Report: Microsoft-Bungie Buyout Angered Steve Jobs

Apple CEO Steve Jobs was allegedly in a rage about Microsoft’s purchase of Mac game developer Bungie back in 2000, according to former Microsoft executive Ed Fries. In an interview with Develop magazine, Mr. Fries said that he was tasked by Microsoft CEO Steve Ballmer to mollify Mr. Jobs, and a deal was reached to bring Microsoft-published games to the Mac.

“As soon as we announced we bought Bungie, Steve Jobs called,” Mr. Fries told the magazine. “He was mad at [Microsoft CEO Steve] Ballmer and phoned him up and was angry because we’d just bought the premier Mac game developer and made them an Xbox developer.”

Mr. Fries was then the vice president of game publishing for Microsoft, and a central player in both the Bungie buyout and the purchase of another game development house called Rare.

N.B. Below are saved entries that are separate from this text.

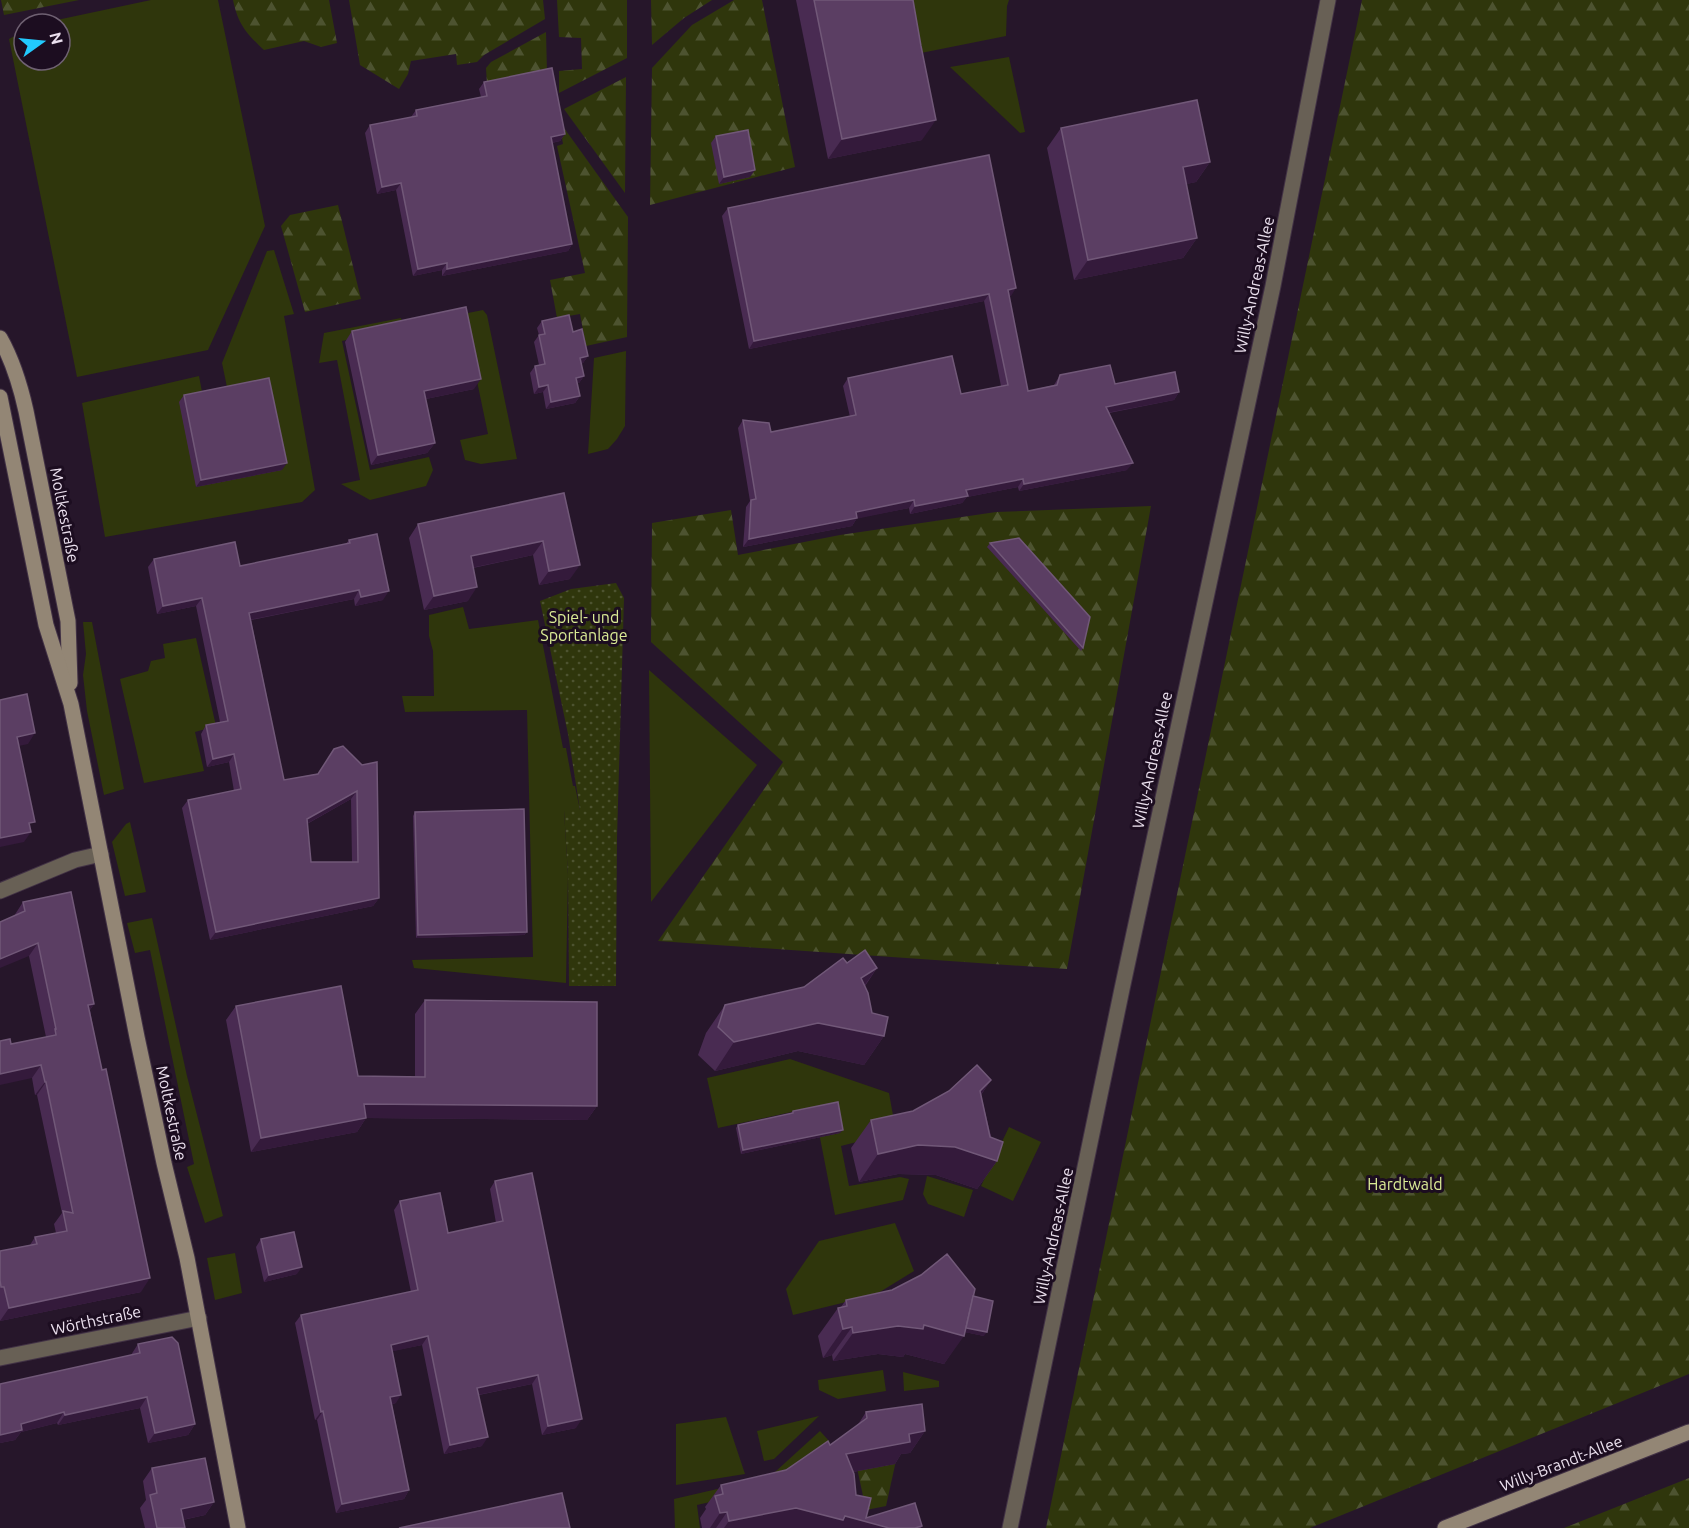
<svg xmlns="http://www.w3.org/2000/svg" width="1689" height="1528" viewBox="0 0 1689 1528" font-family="Ubuntu,sans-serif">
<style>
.grass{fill:#2f360c}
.forest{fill:url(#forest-firs)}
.park{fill:url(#park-dots)}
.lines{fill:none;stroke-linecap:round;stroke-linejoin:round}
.street-casing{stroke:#423245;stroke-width:17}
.secondary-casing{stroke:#423245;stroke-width:17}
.street{stroke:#686055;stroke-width:15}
.secondary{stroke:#938675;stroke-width:15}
.wall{fill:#492b52;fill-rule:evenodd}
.shaded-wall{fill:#341a3b}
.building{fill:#5b3e63;stroke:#715878;stroke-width:1.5;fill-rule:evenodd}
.labels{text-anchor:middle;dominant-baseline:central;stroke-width:6;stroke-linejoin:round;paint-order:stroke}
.street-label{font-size:16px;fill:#ebe0ee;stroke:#1c0d20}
.park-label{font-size:16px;fill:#daeb95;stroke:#1c0d20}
</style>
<defs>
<pattern id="forest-firs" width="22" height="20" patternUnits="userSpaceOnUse" patternTransform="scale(1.5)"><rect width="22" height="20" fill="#2f360c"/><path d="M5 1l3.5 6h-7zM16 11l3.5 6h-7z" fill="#4d5330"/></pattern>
<pattern id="park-dots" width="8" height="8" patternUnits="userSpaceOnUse" patternTransform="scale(1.5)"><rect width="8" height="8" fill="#2f360c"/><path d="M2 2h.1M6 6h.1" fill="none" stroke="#4d5330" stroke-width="1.8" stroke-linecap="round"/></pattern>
</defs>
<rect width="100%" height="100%" fill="#26162a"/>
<!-- grass -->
<g class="grass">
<polygon points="151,0 218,0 265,226 208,350 77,377 9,39 24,31 24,60 60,60 60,24 38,24"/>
<polygon points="896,0 1009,0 1007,6 1006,36 906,56"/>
<polygon points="1009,57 1025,132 1020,133 950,67"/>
<polygon points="274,250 294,314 284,316 315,490 302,502 105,537 82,403 199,376 203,397 228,392 222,363 267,251"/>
<polygon points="483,310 487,315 517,459 481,464 465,460 460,440 488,434 463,314"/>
<polygon points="401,318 403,327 342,341 370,470 429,457 433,470 426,486 370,500 341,484 360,480 337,360 319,363 324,333"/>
<polygon points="626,351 625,426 617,439 608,449 588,454 594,358"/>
<polygon points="463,607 469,629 538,620 563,748 566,748 573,786 575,786 580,810 564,810 568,875 566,983 414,968 412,960 533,957 527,710 405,712 402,696 434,696 433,651 429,636 429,615"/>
<polygon points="83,622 92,622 124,789 104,795 87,711 83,675 86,654"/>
<polygon points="196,638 216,726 195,732 204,771 144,783 120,679 148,671 151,661 165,658 163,644"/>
<polygon points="649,670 757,765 651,902"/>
<polygon points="130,822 146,892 125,896 112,842 126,824"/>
<polygon points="152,918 187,1076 223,1216 205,1223 187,1167 194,1164 150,950 135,953 127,923"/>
<polygon points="790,1059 889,1093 896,1132 841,1146 849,1186 900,1177 909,1179 903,1200 835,1215 814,1107 718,1128 707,1078"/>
<polygon points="1009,1127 1041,1142 1013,1201 981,1186"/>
<polygon points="927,1176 973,1190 964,1217 928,1204 923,1194"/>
<polygon points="895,1223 914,1271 875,1295 793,1315 786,1289 819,1241"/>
<polygon points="235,1253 242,1293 215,1300 207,1258"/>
<polygon points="883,1370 886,1391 838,1399 819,1390 818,1380"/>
<polygon points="903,1372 939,1381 939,1387 904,1391"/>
<polygon points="819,1416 774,1459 764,1461 757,1431"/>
<polygon points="726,1417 745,1474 676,1485 676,1424"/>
<polygon points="820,1431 830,1442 777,1484 775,1472"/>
<polygon points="752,1481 754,1492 697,1505 700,1528 675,1528 674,1499"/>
</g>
<!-- forest -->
<g class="forest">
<polygon points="1,0 79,0 4,15"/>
<path d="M233 0H329L337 43 321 47 304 41 264 50C246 33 238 24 233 0Z"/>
<polygon points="349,0 543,0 545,19 484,55 477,62 457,65 456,54 411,61 408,74 399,89 360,65"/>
<polygon points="557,0 627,0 627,58 559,93 559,71 582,69 581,38 559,37"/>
<polygon points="651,0 712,0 684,18 652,45"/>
<polygon points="734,0 762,0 795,167 650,205 652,68 692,25"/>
<polygon points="1362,0 1689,0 1689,1374 1310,1528 1046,1528"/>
<polygon points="546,32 547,73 487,84 486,68 491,62"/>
<polygon points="626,77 625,193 564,109"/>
<polygon points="559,121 628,217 627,337 586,346 580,314 557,318 550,280 585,273 557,146 563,144"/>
<polygon points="338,205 361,299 305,312 281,226 290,215"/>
<polygon points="1151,506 1067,969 658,941 783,762 651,642 652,523 731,510 738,555 840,535 996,512"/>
<polygon points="897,1456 886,1506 866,1510 856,1463"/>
<polygon points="1689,1478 1689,1528 1564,1528"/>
</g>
<!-- park -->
<polygon class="park" points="616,583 624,598 617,838 616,986 569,986 568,875 564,810 580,810 568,734 540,601 571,589"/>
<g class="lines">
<!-- street casing -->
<g class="street-casing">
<g id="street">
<polyline points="0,891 75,860 101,854"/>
<polyline points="0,1358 199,1318"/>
<polyline points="1010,1528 1122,989 1273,286 1328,0"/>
</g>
</g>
<!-- secondary casing -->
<g class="secondary-casing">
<g id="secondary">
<path d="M0 338C13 361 20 384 26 411L68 621 70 683"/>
<polyline points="0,397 46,625 71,704 137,1037 164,1163 187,1258 238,1528"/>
<polyline points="1445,1528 1689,1432"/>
</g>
</g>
<!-- street -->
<use href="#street" class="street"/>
<!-- secondary -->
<use href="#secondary" class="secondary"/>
</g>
<!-- wall -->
<g class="wall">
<polygon points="796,0 913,0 922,140 828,159"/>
<polygon points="484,82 565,134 560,141 552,143 572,244 568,251 442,276 442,270 413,276 396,190 377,194 365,133 370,125 411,117 416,110 481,97 479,89"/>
<polygon points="1061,128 1210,162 1196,182 1186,184 1197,238 1183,258 1074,280 1047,148"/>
<polygon points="716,136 750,177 719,184 711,143"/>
<polygon points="728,208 1011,296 1009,296 1028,391 1054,385 1060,375 1179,392 1174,400 1109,413 1127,470 1019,491 1018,487 967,497 962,503 910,514 909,508 857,518 852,526 743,547 746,507 750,501 738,428 743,420 771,432 850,417 843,386 848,378 961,394 1001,386 984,301 749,349 722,216"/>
<polygon points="542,321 573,332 588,356 583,363 581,364 584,376 579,383 577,383 580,396 575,403 546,409 543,392 534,394 530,373 535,366 539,365 534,342 539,335 537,328"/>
<polygon points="352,331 474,389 426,399 435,443 427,453 371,465 345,342"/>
<polygon points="184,395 282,470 196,487 179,402"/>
<polygon points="564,493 570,579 539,585 533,555 473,568 468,601 424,610 409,538 418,524"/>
<path d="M349 540 383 600 355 606 354 599 251 620 284 780 362 765 379 898 373 906 210 940 182 808 188 800 234 791 229 762 207 767 201 734 206 725 220 722 196 606 157 614 148 567 154 559 240 566 346 544ZM351 799 352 862H311L307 824Z"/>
<polygon points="990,543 1083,648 1081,651 987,547"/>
<polygon points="415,812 527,932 524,935 416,938 413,816"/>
<polygon points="23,902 94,1004 90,1010 141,1292 0,1321 0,1251 30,1245 35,1237 56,1233 54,1224 62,1213 37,1095 35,1095 32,1078 11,1044 46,1037 29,956 14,916"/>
<polygon points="847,963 877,968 865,986 872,1013 884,1036 864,1065 798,1051 715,1071 698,1055 706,1033 725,1005 804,987"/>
<polygon points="425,1000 597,1106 587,1120 366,1118 357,1132 251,1152 226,1020 236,1006 358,1076 415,1077 415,1014"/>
<polygon points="991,1080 981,1095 997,1161 977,1189 936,1175 898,1174 859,1182 851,1148 871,1120 913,1111"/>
<polygon points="793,1111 840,1133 741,1154 736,1128 738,1125 791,1113"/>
<polygon points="495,1181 576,1428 542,1435 532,1384 479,1395 482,1446 444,1454 422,1345 392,1351 396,1403 392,1404 409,1490 404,1499 336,1513 317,1420 315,1420 295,1323 301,1315 411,1292 394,1210 400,1201 448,1233 496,1223 490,1189"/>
<polygon points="261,1239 297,1274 264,1282 256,1247"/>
<polygon points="973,1296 984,1336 965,1332 944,1364 905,1354 903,1357 878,1354 833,1361 832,1355 823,1358 818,1336 838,1308 841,1307 846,1300"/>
<polygon points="138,1344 195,1424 188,1435 148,1443 140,1408 58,1425 57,1423 21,1432 15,1440 0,1443 0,1384 131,1355"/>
<polygon points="866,1412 925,1431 910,1453 901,1454 895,1464 853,1472 856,1495 866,1518 922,1526 921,1528 702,1528 700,1518 706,1509 705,1507 721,1485 786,1470 830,1445 857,1426"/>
<polygon points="152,1468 214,1502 205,1515 183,1520 185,1528 145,1528 140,1508 146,1500 143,1481"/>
</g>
<!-- shaded-wall -->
<g class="shaded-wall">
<polygon points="936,120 922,140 828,159 842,139"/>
<polygon points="565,134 560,141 546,144 551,137"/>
<polygon points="1210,162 1196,182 1169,188 1183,167"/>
<polygon points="755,170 750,177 719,184 724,177"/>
<polygon points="401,183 396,190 377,194 382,187"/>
<polygon points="1197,238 1183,258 1074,280 1088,260"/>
<polygon points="572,244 568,251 442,276 447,269"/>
<polygon points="447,263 442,270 413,276 418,269"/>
<polygon points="1016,288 1011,296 1003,297 1008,290"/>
<polygon points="989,294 984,301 749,349 754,341"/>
<polygon points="588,356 583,363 575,365 580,358"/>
<polygon points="584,376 579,383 571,385 576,378"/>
<polygon points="481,379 474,389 416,401 424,391"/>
<polygon points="548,385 543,392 534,394 539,387"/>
<polygon points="1179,392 1174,400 1101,414 1106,407"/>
<polygon points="580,396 575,403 546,409 551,402"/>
<polygon points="435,443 427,453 371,465 378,455"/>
<polygon points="287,463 282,470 196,487 201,480"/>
<polygon points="1133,463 1127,470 1019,491 1024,484"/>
<polygon points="1023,479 1018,487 967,497 962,503 910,514 915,506 966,490"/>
<polygon points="914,500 909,508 851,520 857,518 852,526 743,547 749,539 856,512"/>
<polygon points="543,541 533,555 461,570 471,556"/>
<polygon points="580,565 570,579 539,585 549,571"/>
<polygon points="477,587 468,601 424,610 434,596"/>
<polygon points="359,590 354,599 244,621 249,613"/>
<polygon points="389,591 383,600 355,606 361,597"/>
<polygon points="202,598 196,606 157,614 163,606"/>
<polygon points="35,733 28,744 9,748 17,737"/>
<polygon points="234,754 229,762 207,767 213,759"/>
<polygon points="357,791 351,799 301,827 307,819"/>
<polygon points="31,832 24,842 0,847 0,838"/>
<polygon points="379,898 373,906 210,940 216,932"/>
<polygon points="527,932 524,935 416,938 418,935"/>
<polygon points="38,943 29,956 0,968 0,959"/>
<polygon points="877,968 857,996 861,978"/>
<polygon points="94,1004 85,1017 88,1005"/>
<polygon points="818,1023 884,1036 864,1065 798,1051 715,1071 734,1042"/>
<polygon points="41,1065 32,1078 0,1085 0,1074"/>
<polygon points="991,1080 971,1109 980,1091"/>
<polygon points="45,1082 46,1082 37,1095 35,1095"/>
<polygon points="364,1104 597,1106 587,1120 366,1118 357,1132 251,1152 261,1138"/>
<polygon points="843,1130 840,1133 741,1154 743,1150"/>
<polygon points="918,1145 955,1147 997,1161 977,1189 936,1175 898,1174 859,1182 878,1154"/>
<polygon points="302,1267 297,1274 264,1282 269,1275"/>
<polygon points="150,1278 141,1292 0,1321 9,1308"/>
<polygon points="924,1325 964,1336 944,1364 905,1354 903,1357 878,1354 833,1361 853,1333 898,1326"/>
<polygon points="852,1327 832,1355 823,1358 843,1329"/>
<polygon points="966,1328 987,1332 984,1336 964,1332"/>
<polygon points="428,1336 422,1345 385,1353 391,1345"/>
<polygon points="538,1375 532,1384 472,1396 477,1388"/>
<polygon points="401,1395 396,1403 384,1406 390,1397"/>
<polygon points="147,1397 140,1408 58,1425 65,1415"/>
<polygon points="323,1411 317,1420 315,1420 321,1412"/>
<polygon points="64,1412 57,1423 21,1432 15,1440 0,1443 0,1435 21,1424"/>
<polygon points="582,1419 576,1428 542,1435 548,1426"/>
<polygon points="195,1424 188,1435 148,1443 155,1433"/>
<polygon points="925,1431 910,1453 901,1454 895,1464 831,1476 846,1454 909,1434"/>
<polygon points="488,1437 482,1446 444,1454 450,1445"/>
<polygon points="409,1490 404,1499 336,1513 342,1504"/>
<polygon points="214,1502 205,1515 172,1522 181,1509"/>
<polygon points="796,1508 845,1516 889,1528 724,1528 729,1521"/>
<polygon points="727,1512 716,1528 710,1528 720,1513"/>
</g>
<!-- building -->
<g class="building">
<polygon points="814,0 913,0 921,46 936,120 842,139"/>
<polygon points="552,68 565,134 551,137 572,244 447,269 447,263 418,269 401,183 382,187 370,125 417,116 416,110 487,96 484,82"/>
<polygon points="1197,100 1210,162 1183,167 1197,238 1088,260 1061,128"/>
<polygon points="748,130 755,170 724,177 716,136"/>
<polygon points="989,155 1016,288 1008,290 1028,391 1057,385 1060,375 1110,365 1115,384 1175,372 1179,392 1106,407 1133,463 1024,484 1023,479 966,490 968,496 915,506 914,500 856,512 857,518 749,539 751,500 756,499 743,420 769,423 771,432 856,415 848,378 952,356 961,394 1008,385 989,294 754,341 728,208"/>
<polygon points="466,307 481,379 424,391 435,443 378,455 352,331"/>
<polygon points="569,315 573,332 582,329 588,356 580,358 584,376 576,378 580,396 551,402 548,385 539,387 535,366 545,364 539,335 545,334 542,321"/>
<polygon points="269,378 287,463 201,480 184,395"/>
<polygon points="564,493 580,565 549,571 543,541 471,556 477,587 434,596 418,524"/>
<path d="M377 534 389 591 361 597 359 590 249 613 284 780 318 774 334 749 343 746 362 765 377 762 379 898 216 932 188 800 241 789 234 754 213 759 206 725 228 721 202 598 163 606 154 559 235 542 240 566 350 543 349 540ZM357 791 358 862H311L307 819Z"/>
<polygon points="1019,538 1090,617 1083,648 990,543"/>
<polygon points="27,694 35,733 17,737 35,822 29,823 31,832 0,838 0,700"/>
<polygon points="524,809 527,932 418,935 415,812"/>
<polygon points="71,892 94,1004 88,1005 102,1070 106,1069 150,1278 9,1308 4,1287 1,1287 0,1280 0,1251 37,1244 35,1237 67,1231 63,1211 73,1213 46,1082 45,1082 41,1065 0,1074 0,1041 10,1039 11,1044 56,1035 55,1029 56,1029 38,943 0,959 0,922 25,911 23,902"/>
<polygon points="865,950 877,968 861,978 868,993 872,1013 888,1017 884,1036 818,1023 734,1042 718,1027 725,1005 804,987 843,958 847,963"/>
<polygon points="341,986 358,1076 425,1077 425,1000 597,1002 597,1106 364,1104 366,1118 261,1138 236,1006"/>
<polygon points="977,1065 991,1080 980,1091 990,1137 1003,1142 997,1161 955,1147 918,1145 878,1154 871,1120 913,1111 949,1091"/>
<polygon points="838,1102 843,1130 743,1150 738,1125 793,1113 793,1111"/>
<polygon points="532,1173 582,1419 548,1426 538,1375 477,1388 488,1437 450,1445 428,1336 391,1345 401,1395 390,1397 409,1490 342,1504 323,1411 321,1412 301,1315 418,1290 400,1201 440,1193 448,1233 503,1221 495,1181"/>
<polygon points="294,1232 302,1267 269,1275 261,1239"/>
<polygon points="947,1254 975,1289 964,1336 924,1325 923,1329 898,1326 853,1333 852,1327 843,1329 838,1308 847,1306 846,1300 892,1290 921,1275"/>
<polygon points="973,1296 993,1301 987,1332 966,1328"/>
<polygon points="172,1337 178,1343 195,1424 155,1433 147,1397 65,1415 64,1412 21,1424 22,1430 0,1435 0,1384 140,1353 138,1344"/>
<polygon points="922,1404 925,1431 909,1434 910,1442 846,1454 854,1474 856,1495 871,1498 866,1518 915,1503 922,1526 915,1528 889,1528 845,1516 843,1520 796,1508 729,1521 727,1512 720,1513 715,1496 723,1494 721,1485 786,1470 828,1441 830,1445 867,1418 866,1412"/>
<polygon points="205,1458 214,1502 181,1509 185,1528 157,1528 150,1495 157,1493 152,1468"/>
<polygon points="562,1493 570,1528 399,1528"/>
</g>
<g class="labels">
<!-- street labels -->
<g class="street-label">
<text transform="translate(1254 285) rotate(-78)">Willy-Andreas-Allee</text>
<text transform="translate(65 515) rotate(79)">Moltkestraße</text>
<text transform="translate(1152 760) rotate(-78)">Willy-Andreas-Allee</text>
<text transform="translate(172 1113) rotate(78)">Moltkestraße</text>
<text transform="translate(1053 1236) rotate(-78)">Willy-Andreas-Allee</text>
<text transform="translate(96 1320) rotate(-12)">Wörthstraße</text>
<text transform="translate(1561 1463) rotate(-21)">Willy-Brandt-Allee</text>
</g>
<!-- park labels -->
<g class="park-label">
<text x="584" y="617">Spiel- und<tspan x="584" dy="18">Sportanlage</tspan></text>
<text x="1405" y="1184">Hardtwald</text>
</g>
</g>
<!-- north arrow -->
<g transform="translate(42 42) rotate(75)"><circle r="28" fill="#1c0d20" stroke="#6f6172" stroke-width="1.5"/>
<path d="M0-4.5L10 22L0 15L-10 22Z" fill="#22c9fd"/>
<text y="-9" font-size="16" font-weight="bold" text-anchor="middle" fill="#ebe0ee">N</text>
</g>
</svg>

Bungie was the premier game developer on the Mac platform, with titles such as Marathon, Myth, and Oni being developed for the Mac platform at a time when many developers either fled or ignored the Mac. Halo was to be the company’s next big franchise, and it was shown to the world for the first time running on a Mac during a Stevenote at Macworld New York 1999.

In July of 2000, Microsoft announced that it had bought Bungie, and that Halo — which had been scheduled for release on both Mac and Windows — would become a premier Xbox title. That was, according to Mr. Fries, when Mr. Jobs started phoning Redmond.

“So, during the day, I got an e-mail from Steve Ballmer asking me to phone Steve Jobs and calm him down about the whole thing,” Mr. Fries said. “Anyway, we did this deal with Apple where we’d port some PC games to the Macintosh and help Peter Tamte create this company to do it, and I had to go to a Mac developer conference and get on stage and talk about this whole new partnership. It was a pretty strange time.”

This is all clearly water under the bridge, of course, but many Mac Bungie fans will likely be interested in knowing that the Microsoft move that many saw as a big blow to Mac gaming was important to Apple CEO Steve Jobs.